Structured diff data -
◇ ◇ ◇ ◇

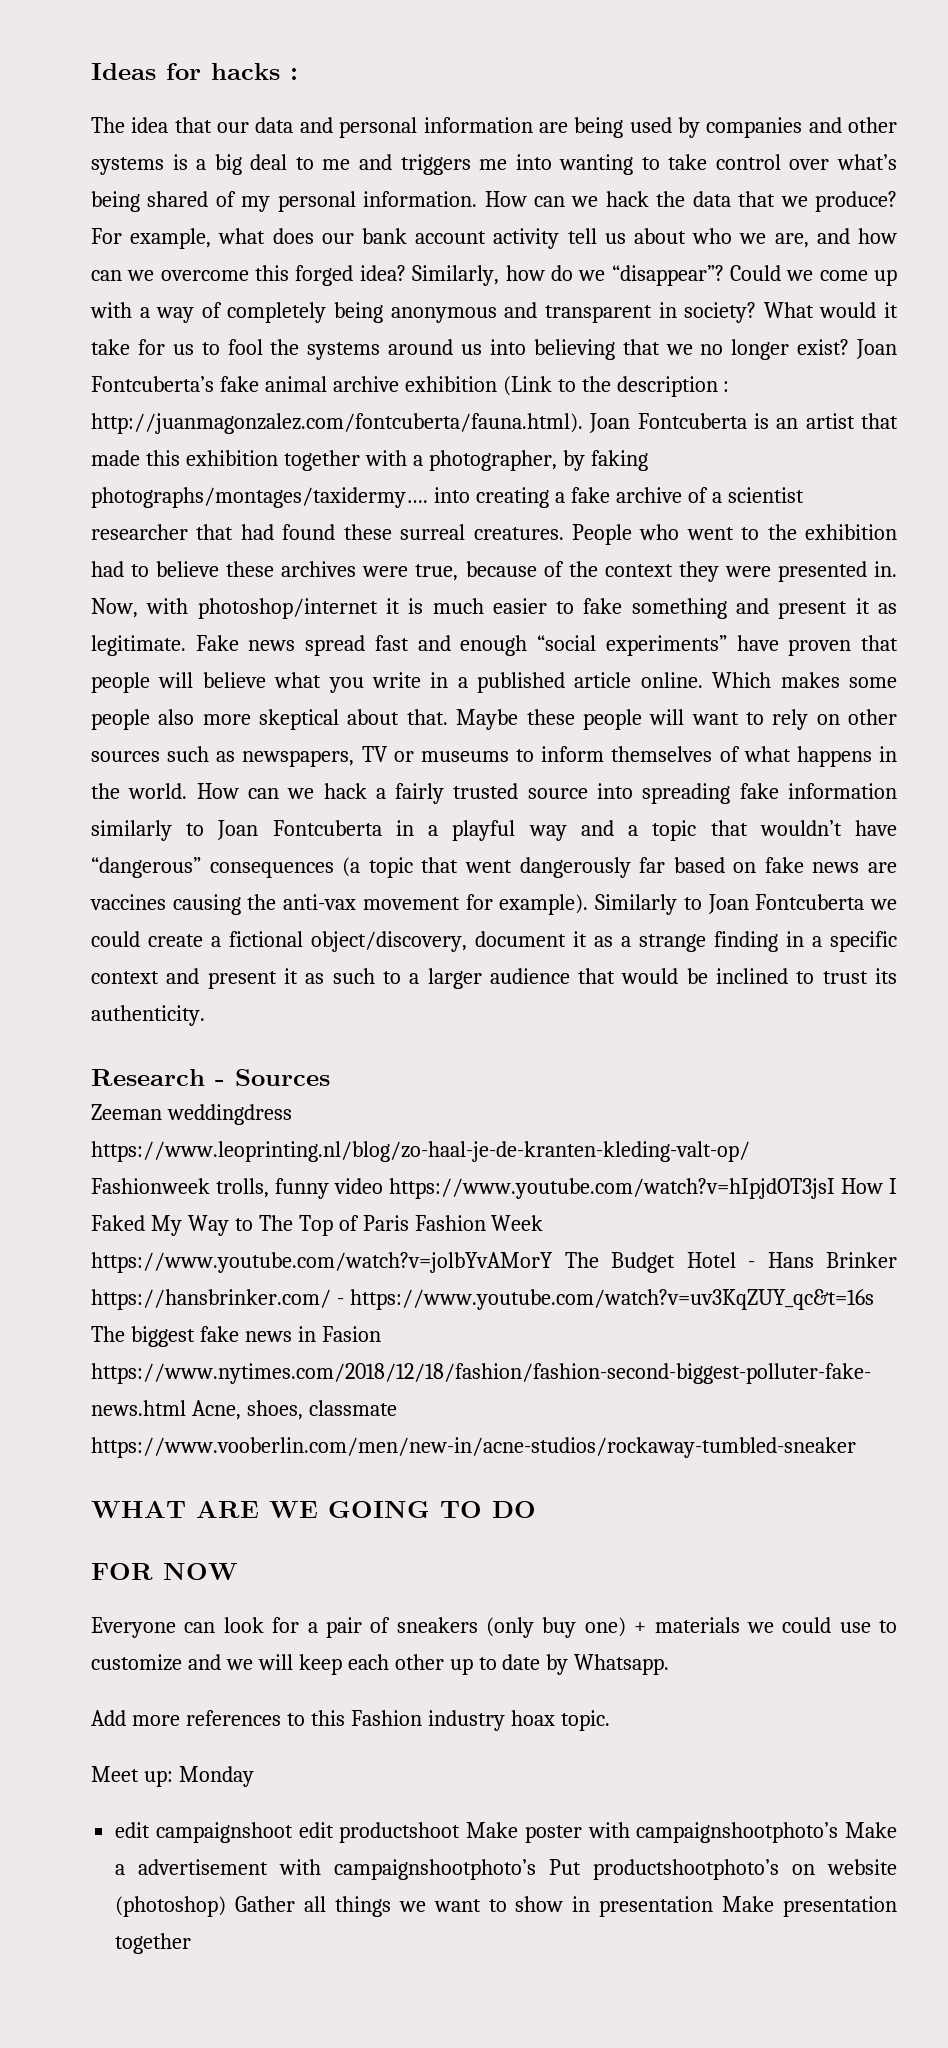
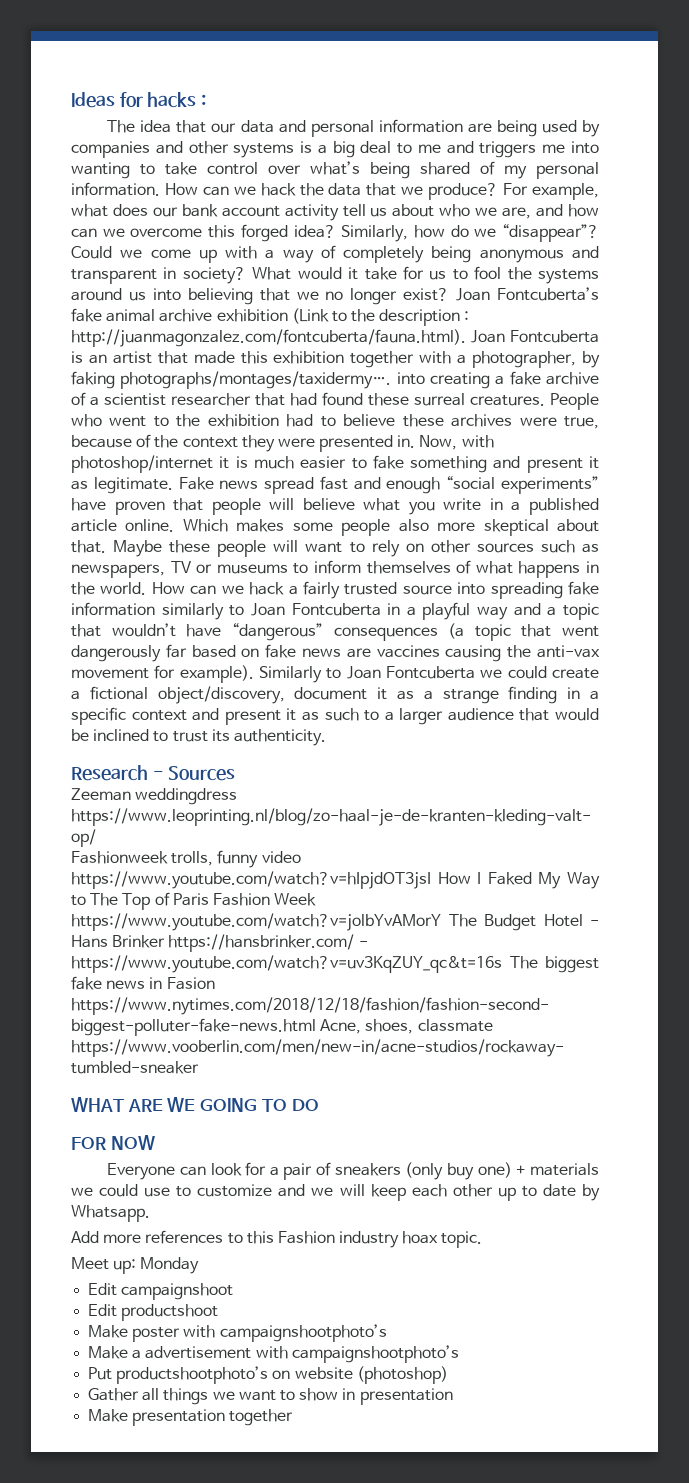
[115,1822,151,1838] edit -> [88,1283,118,1296] Edit
[298,1822,334,1838] edit -> [88,1304,118,1317] // Edit
(461, 1832) none -> (219, 1312) //
(839, 1832) none -> (387, 1333) //
(537, 1869) none -> (459, 1354) //
(227, 1906) none -> (448, 1375) //
(714, 1906) none -> (453, 1396) //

◇ ◇ ◇ ◇

Problem statement - Check each line above for "edit" and please state only how many have it.

Output - 2